Landgraf and Brookins will take part in intimate discussions of experiences, opinions and ideas with laureates and other young researchers at the meeting. The open-conference concept is designed to allow encounters between the scientific elite of today and those of tomorrow, as well as to encourage and inspire young scholars.
“It’s an incredible honor to be selected to attend the Lindau meeting to not only connect with highlymotivated students within the American delegation but also to exchange ideas with economics scholars at foreign institutions,” Landgraf said. “The ability to meet with and hear from some of the most prominent researchers in economics is going to have a great impact on shaping my motivation for research and how I incorporate their insights into my classroom instruction.”
Landgraf is a doctoral student in the economics department within FSU’s College of Social Sciences and Public Policy. His areas of study include industrial organization, urban economics and applied microeconomics. He is currently working on his dissertation on competitive issues in broadband Internet markets and expects to earn his doctorate in 2018.
Brookins, who came into the department as an undergrad, received his Ph.D. in economics at FSU in 2016. He currently has a postdoctoral position at the Max Planck Institute in Bonn, Germany.

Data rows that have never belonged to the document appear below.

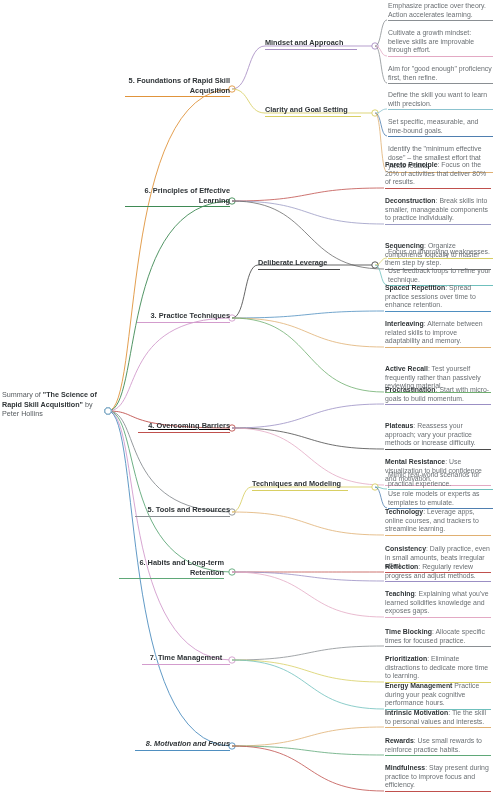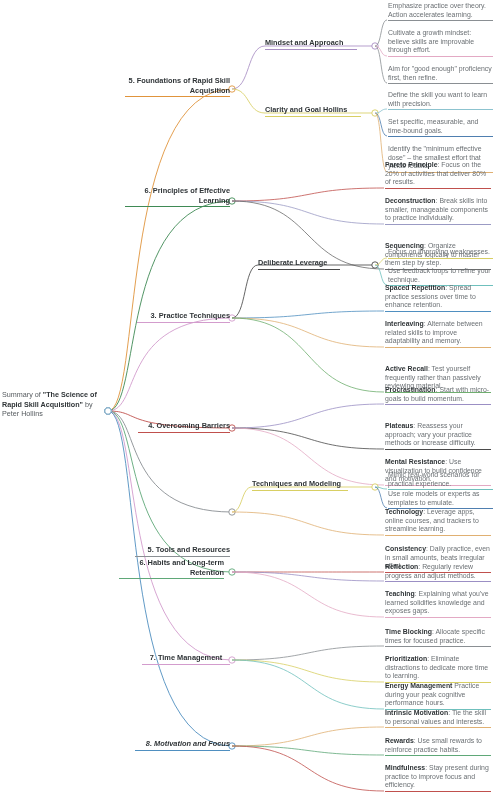--- a/index.html
+++ b/index.html
@@ -128,7 +128,7 @@
         <div class="ul" style="border-bottom-color: rgb(138, 143, 147);"></div>
       </div>
       <div class="node sub" style="left: 265px; top: 105px; width: 96px;">
-        <p class="txt">Clarity and Goal Hollins</p>
+        <p class="txt">Clarity and Goal Setting</p>
         <div class="ul" style="border-bottom-color: rgb(216, 207, 99);"></div>
       </div>
       <div class="node leaf" style="left: 388px; top: 91px; width: 106px;">

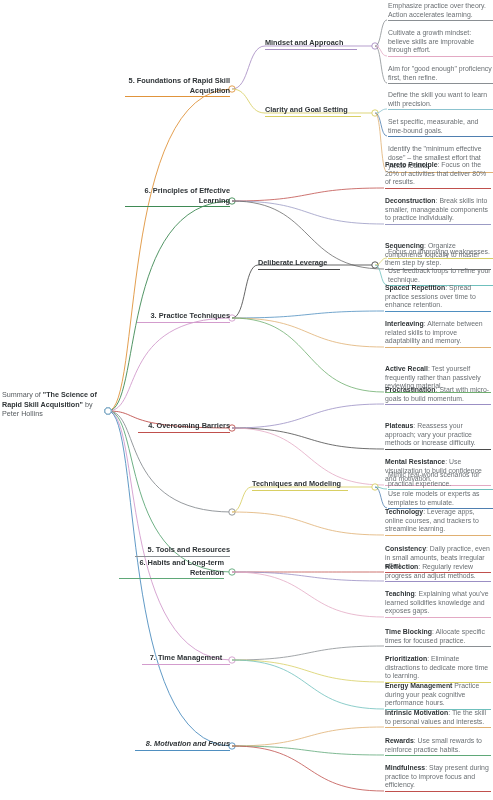--- a/index.html
+++ b/index.html
@@ -187,7 +187,7 @@
         <p class="txt"><b>Active Recall</b>: Test yourself frequently rather than passively reviewing material.</p>
         <div class="ul" style="border-bottom-color: rgb(111, 174, 111);"></div>
       </div>
-      <div class="node main" style="left: 138px; top: 421px; width: 92px;">
+      <div class="node main" style="left: 138px; top: 421px; width: 92px; text-decoration: underline;">
         <p class="txt">4. Overcoming Barriers</p>
         <div class="ul" style="border-bottom-color: rgb(192, 80, 77);"></div>
       </div>

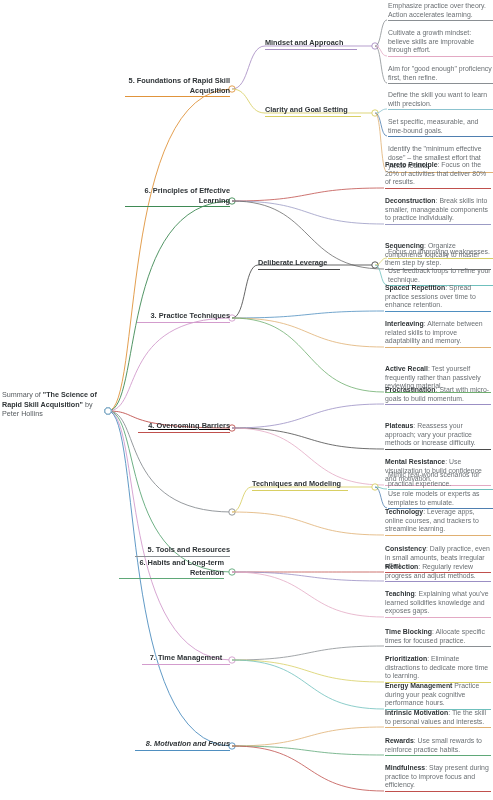--- a/index.html
+++ b/index.html
@@ -203,7 +203,7 @@
         <p class="txt"><b>Mental Resistance</b>: Use visualization to build confidence and motivation.</p>
         <div class="ul" style="border-bottom-color: rgb(227, 169, 196);"></div>
       </div>
-      <div class="node main" style="left: 135px; top: 505px; width: 95px; margin-top: 40px;">
+      <div class="node main" style="left: 135px; top: 505px; width: 95px;">
         <p class="txt">5. Tools and Resources</p>
         <div class="ul" style="border-bottom-color: rgb(138, 143, 147);"></div>
       </div>

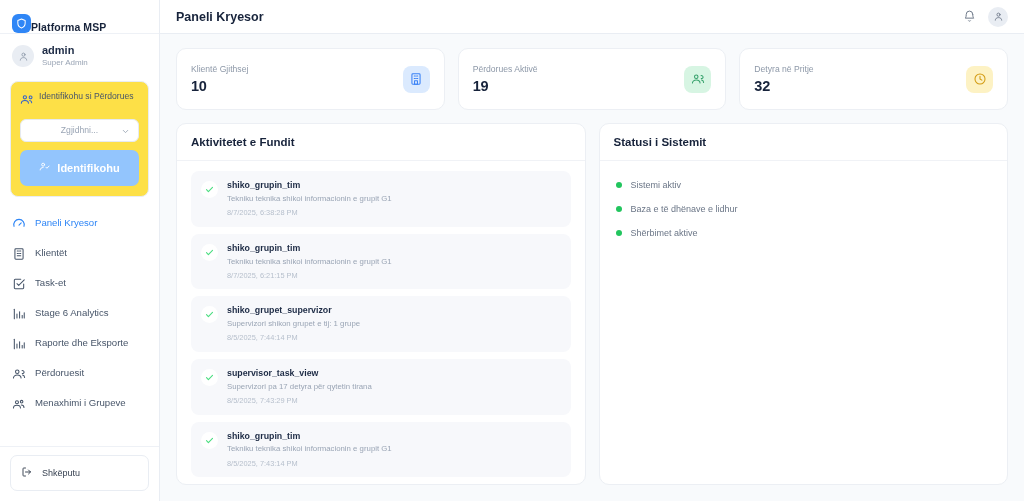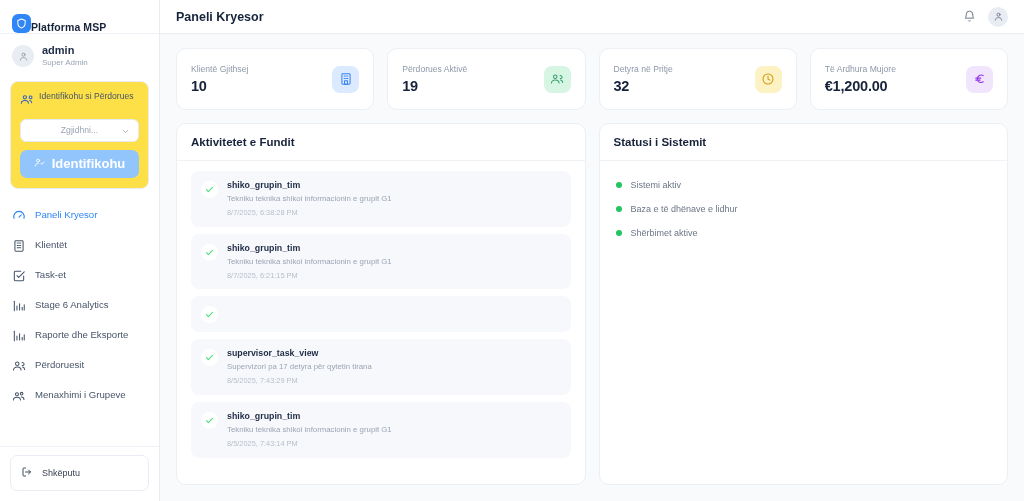--- a/index.html
+++ b/index.html
@@ -352,19 +352,6 @@
           </span>
         </div>
 
-        <div class="stat-card">
-          <div>
-            <div class="stat-label">Të Ardhura Mujore</div>
-            <div class="stat-value">€1,200.00</div>
-          </div>
-          <span class="stat-icon" style="background:#f1e4fd;">
-            <svg width="14" height="14" viewBox="0 0 24 24" fill="none" stroke="#9333ea" stroke-width="2" stroke-linecap="round" stroke-linejoin="round">
-                <path d="M17.5 6.2A6.4 6.4 0 0 0 8 9.5c-.9 2.2-.6 4.3.6 5.9a6.4 6.4 0 0 0 8.9 1.4"></path>
-                <path d="M4.8 10.4h8.4"></path>
-                <path d="M4.8 13.9h7.4"></path>
-              </svg>
-          </span>
-        </div>
 
       </div>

“Being accepted to attend this year’s Nobel Laureate Meetings in Lindau is exciting,” Brookins said. “This meeting will be a great opportunity for me to meet scholars who have made tremendous contributions to a variety of fields within economics. I have not yet had the privilege to speak or discuss research with a Nobel laureate, but I imagine it to be a far-reaching experience.”
Two other graduate students from the department, Alice Crisp and Rob White, were chosen to attend the previous Lindau economics meeting in 2014.
“This is a very prestigious honor for the department and our outstanding students,” said Mark Isaac, chair of the economics department. “The breadth of interests and Nobel Prize-winning contributions of the participating laureates who agree to take their time to interact with these students is truly stunning.”
The Lindau Meetings were established in 1951 as a unique platform for cross-cultural and intergenerational dialogue between researchers. The meetings contribute to the creation of international networks that extend into the future and are sustained by an expanding alumni network. In addition to economics, individual conferences cover physiology/medicine, chemistry, and physics.